Don't buy printers on the black market. Get a signal jammer. Build a Faraday cage.

Of course it is impossible but if it does happen Or say someone randomly writes a key and it happens to be your wallet.  Who is at fault?

Arguing about impossible scenarios is pointless. If a randomly generated private key wouldn't be safe, there would be no Bitcoin.

Point is to our knowledge, we followed all the steps securely.

My point is a simple Google search would have been enough to know it's compromised.

[raritycheck]

But what if (hypothetically) you bought the printer and turns out printer has a sim in it that sends every single print job via cellular n/w to server.

Don't buy printers on the black market. Get a signal jammer. Build a Faraday cage.

You are correct 'Build a Faraday cage' will solve the problem. But no one normally builds a Faraday cage. Right? So who will be at fault?

Of course it is impossible but if it does happen Or say someone randomly writes a key and it happens to be your wallet.  Who is at fault?
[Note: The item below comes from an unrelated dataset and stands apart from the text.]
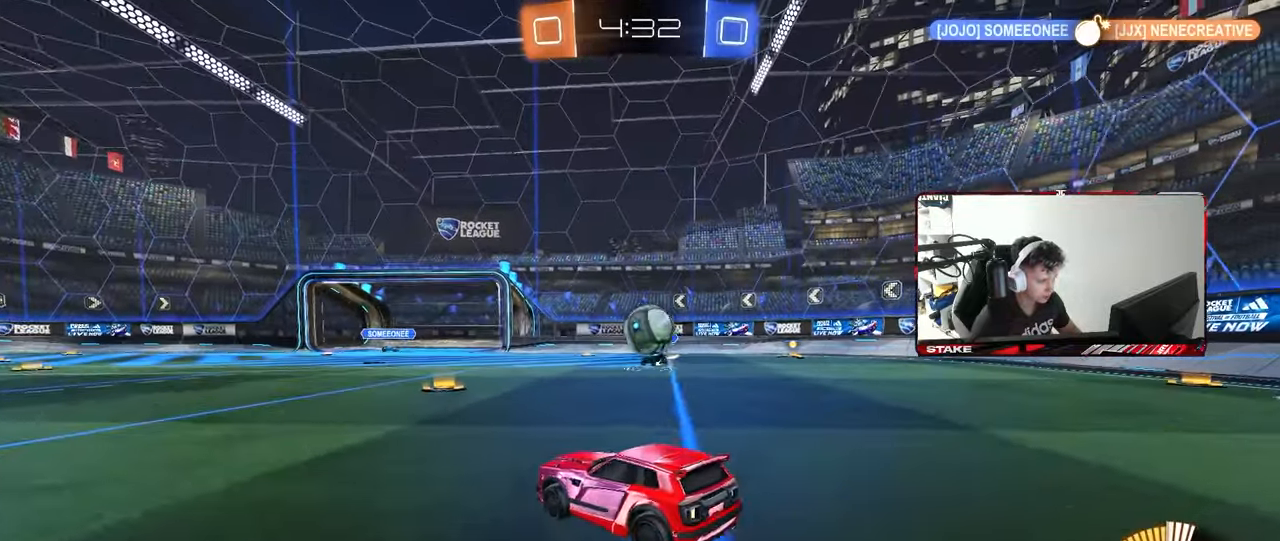
{"keys": ["a", "w"], "mouse": ["left"], "mouse_move": "still", "events": [[117, "shift", "down"], [167, "w", "down"], [217, "shift", "up"], [317, "mouse_left", "down"]]}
Arguing about impossible scenarios is pointless. If a randomly generated private key wouldn't be safe, there would be no Bitcoin.

Right. Apologies if you felt we are arguing, just trying to make the point that no matter how secure one thinks their process is, it is possible that a mistake is made.

Point is to our knowledge, we followed all the steps securely.

My point is a simple Google search would have been enough to know it's compromised.

Yes. Correct. That is the mistake. Mistake is trusting the generator. But to us the whole process end to end was secure.